Mark L. Brenner, the author of Pacifiers, Blankets, Bottles & Thumbs: What Every Parent Should Know About Stopping and Starting (Fireside), says you wean in three days. You start by telling your child, in a matter-of-fact tone, that in three days you will be letting go of pacifiers. You keep this conversation short and sweet, and you do not posit it as a question (it’s not up for debate). Repeat this conversation each day, once in the morning and once at night. On the third day, gather all of the pacifiers alongside your child. Explain that they are growing up and that you are very proud. They may have a meltdown, but stay firm! Brenner asserts that the ordeal should be over within 48 hours, as most children lose interest.
Understandably, you may opt for a more gradual elimination. You can start by taking the pacifier away when your child is engaging in a low-stress activity. Perhaps they are reading a book, coloring, watching TV. Whatever the case, try removing the pacifier when they don’t notice it and when they don’t need it. After that, you can limit the pacifier to certain places in the home. You can start by saying that the pacifier needs to stay inside, and then eventually just in the crib. The last and final elimination can prove difficult. You will have to work at it and stay committed to the goal.
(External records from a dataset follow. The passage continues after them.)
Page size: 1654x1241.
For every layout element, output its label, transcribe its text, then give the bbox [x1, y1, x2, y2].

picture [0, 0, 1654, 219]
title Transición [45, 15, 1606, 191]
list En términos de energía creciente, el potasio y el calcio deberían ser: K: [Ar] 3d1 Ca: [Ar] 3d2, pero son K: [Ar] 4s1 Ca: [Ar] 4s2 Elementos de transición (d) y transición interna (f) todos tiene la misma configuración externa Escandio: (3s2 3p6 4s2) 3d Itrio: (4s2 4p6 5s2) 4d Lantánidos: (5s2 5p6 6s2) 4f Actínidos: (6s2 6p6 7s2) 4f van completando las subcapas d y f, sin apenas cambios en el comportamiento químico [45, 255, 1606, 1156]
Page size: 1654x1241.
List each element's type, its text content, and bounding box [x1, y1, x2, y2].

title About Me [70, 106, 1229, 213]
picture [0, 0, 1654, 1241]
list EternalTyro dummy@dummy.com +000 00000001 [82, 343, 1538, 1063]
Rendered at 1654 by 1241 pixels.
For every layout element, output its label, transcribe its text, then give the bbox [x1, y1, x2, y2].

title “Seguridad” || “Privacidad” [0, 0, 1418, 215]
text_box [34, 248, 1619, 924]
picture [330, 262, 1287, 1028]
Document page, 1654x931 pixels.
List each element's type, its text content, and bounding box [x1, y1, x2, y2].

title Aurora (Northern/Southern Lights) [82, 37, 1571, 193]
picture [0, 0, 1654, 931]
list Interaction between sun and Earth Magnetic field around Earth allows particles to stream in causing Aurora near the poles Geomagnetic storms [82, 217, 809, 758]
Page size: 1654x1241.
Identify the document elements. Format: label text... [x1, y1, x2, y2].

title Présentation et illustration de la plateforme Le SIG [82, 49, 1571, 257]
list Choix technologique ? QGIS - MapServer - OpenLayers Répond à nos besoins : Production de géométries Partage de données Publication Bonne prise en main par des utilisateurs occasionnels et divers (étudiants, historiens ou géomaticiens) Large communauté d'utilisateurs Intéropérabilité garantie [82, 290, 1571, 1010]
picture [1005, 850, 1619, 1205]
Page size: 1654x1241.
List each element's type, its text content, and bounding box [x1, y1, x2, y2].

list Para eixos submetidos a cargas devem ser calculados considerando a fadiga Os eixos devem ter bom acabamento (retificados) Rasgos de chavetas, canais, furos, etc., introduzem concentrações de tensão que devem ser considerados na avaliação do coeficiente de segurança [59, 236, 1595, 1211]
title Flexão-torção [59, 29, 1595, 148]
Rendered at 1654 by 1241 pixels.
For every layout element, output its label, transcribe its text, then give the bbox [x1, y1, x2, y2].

There is the option to go cold turkey, but this may also include a longer period of suffering on your part, as your child takes their time to adjust to the new normal. This may take 1-2 weeks.
You could also approach this by reminding your child that they are growing up. Children love to be referred to as “big kids” because that means new responsibilities and privileges. You may find some traction with playing the big kid card.
This is a new and very popular method where a magical creature, the binky fairy, mysteriously appears one night to take the pacifiers away. If you do end up using this method, make sure to communicate this to your child. Tell them about the binky fairy and be sure to play along the next morning when the pacifiers are gone.
Some parents have opted to break or snip the end of their child’s pacifier. They then show the broken binky to their child and explain that is must be thrown away. Do not get another one!
Start throwing one pacifier away at a time. Slowly but surely, your stock will deplete, and your child will only have a couple left. At this point, you can tell your toddler that once all of the pacifiers have disappeared, they can no longer use them
Children are adaptive creatures. Eventually, your baby will find other comforts in place of their pacifier. This might be a soft blanket or a cuddly toy. You may also have to explore new ways to comfort your child in times of stress. Some of the best techniques include cuddling, rocking, singing, and gentle massage.
According to the American Dental Association, thumb-sucking and pacifiers can cause damage to growing teeth and the roof of the mouth. This is especially true of aggressive suckers, who unknowingly pull their growing teeth forward when they remove their thumb/binky from their mouth.
Though it may be tempting, do not dip your child’s pacifier in an unpleasant substance like lemon juice or vinegar, as both can corrode the teeth. Babies suck because they are nervous or anxious. The ADA suggests exploring your child’s behavior for signs of anxiety. Once you understand your child’s anxiety, it will be easier to comfort them—without a pacifier. Otherwise, you risk prolonged and excessive sucking, which can lead to a misaligned jaw and teeth.
It’s bittersweet to watch our babies grow up. They start walking and talking, and then suddenly, they’re independent creatures with minds of their own. And with all that growing and evolving, it can be easy to miss all the little nuances of their development, including moments when they need to let go. Weaning a child off their pacifier may seem difficult, especially when they are crying for our help. But the truth is, they are ready. If they can ask for it, it’s probably time to chuck it. Not only are we looking out for their development, but we are protecting their dental health.